What the task requires:
Write the next part of the Mavericks game notes, picking up after their final bullet.

Selected excerpt:


  • Dirk Nowitzki’s (10 points, 2-11 FG, two rebounds, four assists) jumper is still looking pretty lame. It’s certainly positive that the Dallas offense is creating good looks for him out of some of their usual sets, but Nowitzki has terribly inconsistent in his capacity to capitalize.
  • To Dirk’s credit, though: Even when his shot isn’t falling, he still attracts plenty of double teams, and has been a smart, willing passer. The Mavs’ shooters haven’t lived up to their billing thus far this season, but the infrastructure is there for some solid offense once those quality attempts start falling.
  • Al-Farouq Aminu had a pretty wild, energetic performance that stuffed the stat sheet in both good ways (15 points, 12 rebounds, four steals) and bad (four turnovers). He did a lot of damage by taking advantage of some of the Mavs’ lazy passes, a troublesome element of the offense that even better defensive opponents will be quick to exploit.
  • But the Mavs worked the turnover game even more aggressively, as they forced 12 turnovers via steal and pushed New Orleans to a 22.2 turnover rate overall. Dallas already ranked fifth in the entire league in opponent turnover rate prior to this game, and somehow have maintained a pretty aggressive defensive approach to counteract their regressed defense overall. Generating more turnovers isn’t the complete answer for the Mavs’ defensive improvement, but if they can maintain this level of mayhem as they continue to improve in rotation, they could have a pretty potent formula.
  • Vince Carter (13 points, 5-11 FG, three rebounds) can still produce in a meaningful role, can still create quality shots, and can still do this:

  • This should be a pretty familiar remark by now, but I’m still impressed with Carter’s effort on the offensive glass. He doesn’t always streak in to fight for loose balls, but he never gives up on plays after driving to the rim. That’s hardly the most noble or altruistic circumstance for an offensive board, but it’s hard to be picky about a wing fighting to create extra opportunities.
  • The Mavs made eight of their 19 attempts from beyond the arc — easily their best three-point shooting performance of the season. With any luck, Dallas may be starting to put their 28.9 percent three-point shooting mark behind them.

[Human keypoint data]
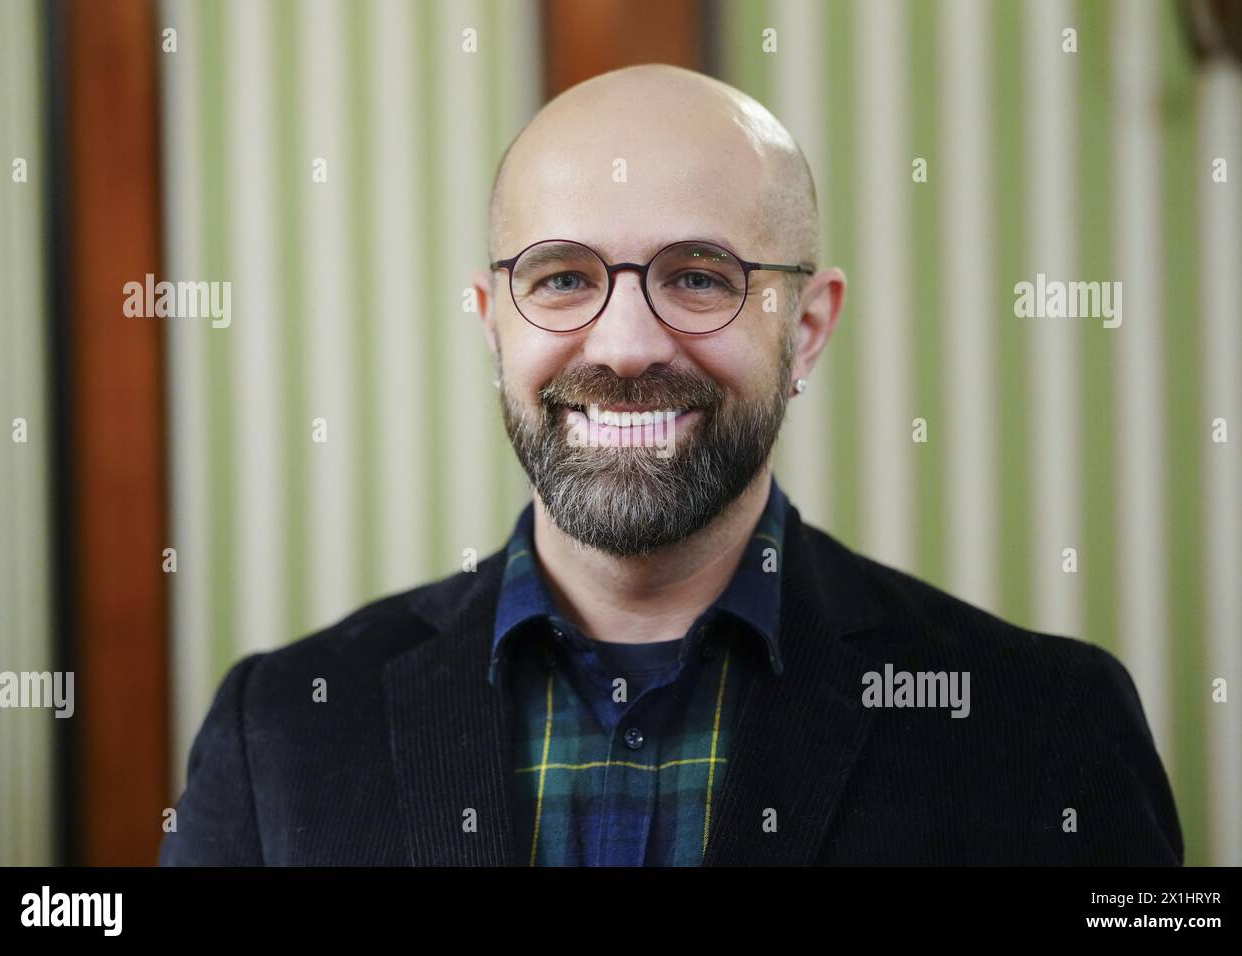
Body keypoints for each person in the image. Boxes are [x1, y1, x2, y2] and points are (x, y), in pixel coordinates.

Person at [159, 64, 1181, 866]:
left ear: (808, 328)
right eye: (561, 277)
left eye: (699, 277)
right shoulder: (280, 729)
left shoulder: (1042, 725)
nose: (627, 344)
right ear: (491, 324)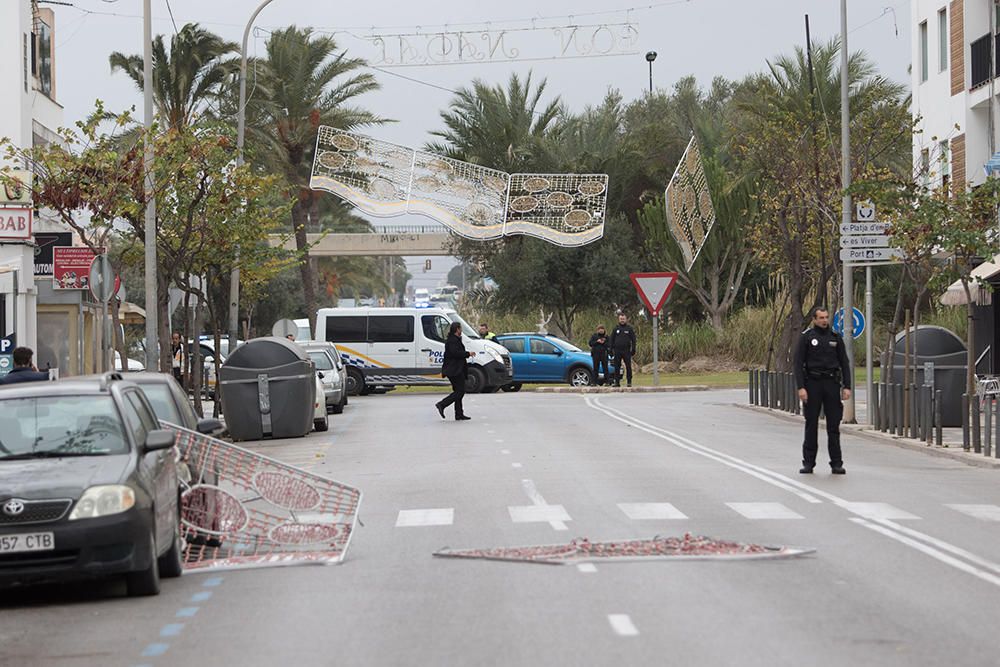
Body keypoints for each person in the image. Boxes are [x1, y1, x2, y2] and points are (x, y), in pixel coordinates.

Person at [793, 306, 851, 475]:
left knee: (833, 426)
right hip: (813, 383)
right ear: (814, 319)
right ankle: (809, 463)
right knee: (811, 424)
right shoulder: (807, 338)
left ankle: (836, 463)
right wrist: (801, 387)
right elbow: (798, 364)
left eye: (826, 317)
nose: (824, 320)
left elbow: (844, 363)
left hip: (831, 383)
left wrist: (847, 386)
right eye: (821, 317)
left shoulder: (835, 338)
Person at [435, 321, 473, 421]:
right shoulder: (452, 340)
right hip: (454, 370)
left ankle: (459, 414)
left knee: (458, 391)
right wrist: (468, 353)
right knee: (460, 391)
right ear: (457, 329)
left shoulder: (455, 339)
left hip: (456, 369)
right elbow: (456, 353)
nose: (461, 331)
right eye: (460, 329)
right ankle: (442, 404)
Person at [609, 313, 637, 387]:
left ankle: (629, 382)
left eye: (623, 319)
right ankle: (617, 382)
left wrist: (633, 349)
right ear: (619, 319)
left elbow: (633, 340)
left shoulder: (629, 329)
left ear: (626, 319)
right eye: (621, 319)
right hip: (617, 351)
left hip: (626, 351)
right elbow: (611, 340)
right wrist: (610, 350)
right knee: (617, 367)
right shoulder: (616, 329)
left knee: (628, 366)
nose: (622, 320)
* * *
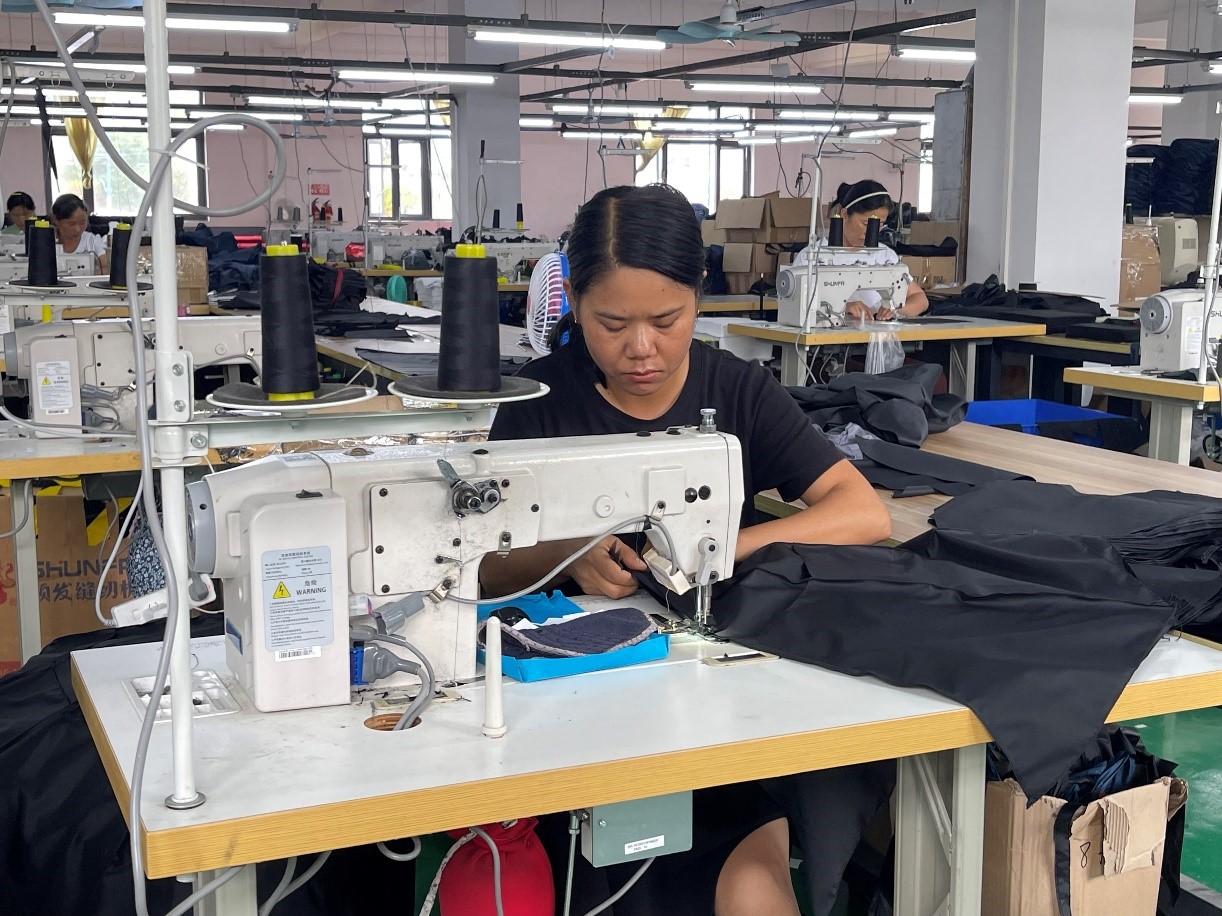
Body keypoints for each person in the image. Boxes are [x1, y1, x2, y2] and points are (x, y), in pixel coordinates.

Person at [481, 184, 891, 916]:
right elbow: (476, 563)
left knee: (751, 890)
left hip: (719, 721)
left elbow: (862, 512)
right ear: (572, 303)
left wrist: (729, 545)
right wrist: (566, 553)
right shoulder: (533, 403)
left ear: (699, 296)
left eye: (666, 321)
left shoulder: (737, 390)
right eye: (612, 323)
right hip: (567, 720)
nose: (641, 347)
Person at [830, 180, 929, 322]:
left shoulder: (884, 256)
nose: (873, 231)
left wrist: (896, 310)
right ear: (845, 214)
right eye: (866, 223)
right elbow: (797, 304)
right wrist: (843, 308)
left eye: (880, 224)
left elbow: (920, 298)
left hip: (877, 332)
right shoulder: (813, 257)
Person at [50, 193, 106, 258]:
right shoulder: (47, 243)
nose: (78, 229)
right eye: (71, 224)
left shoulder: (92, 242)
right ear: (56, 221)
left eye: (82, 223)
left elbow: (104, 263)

The answer:
  • Dallas struggled from the field overall, though, in part due to some stagnation in their half-court sets. The bailout came courtesy of some beneficial whistles; the Mavs balanced their occasional hesitancy with some smart playmaking and good drives to the rim. Dallas’ 29 free throw attempts were more of a necessity than a benefit, too, as the Mavs needed every one of those trips to the line to counteract their frequent fouling on the defensive end.
  • Brian Cardinal, earning his nickname:

  • Chris Kaman is a fairly solid mid-range shooter, but I’m still not quite understanding the logistics of a lineup featuring him and Emeka Okafor on the floor at the same time, particularly with Carl Landry 1) on the roster, and 2) playing pretty well this season. Landry has some pretty clear faults as a player, but is it really worth sacrificing the fit he provides just to sub in another equally flawed player like Kaman? Monty Williams is a fine coach, but I’m having trouble chasing his logic here.
  • The Mavs weren’t very kind to Okafor, either. Jason Terry threw him to the floor by his neck (on a play that didn’t even grant Okafor free throws, thanks to a preceding charge by Aminu), Brendan Haywood shoved him on a dunk attempt, and Carlisle didn’t hesitate to play Brandan Wright for seven minutes matched up against Oak.
  • Beaubois scored 11 points in 17 minutes…and also shot 10 times in 17 minutes. I don’t want to take away too much from a solid performance from a player who has always had a bit of a volume scorer streak, but Beaubois started to force some things once he felt his hand getting hot. Being aggressive is one thing, and pulling up off the dribble for contested threes is another.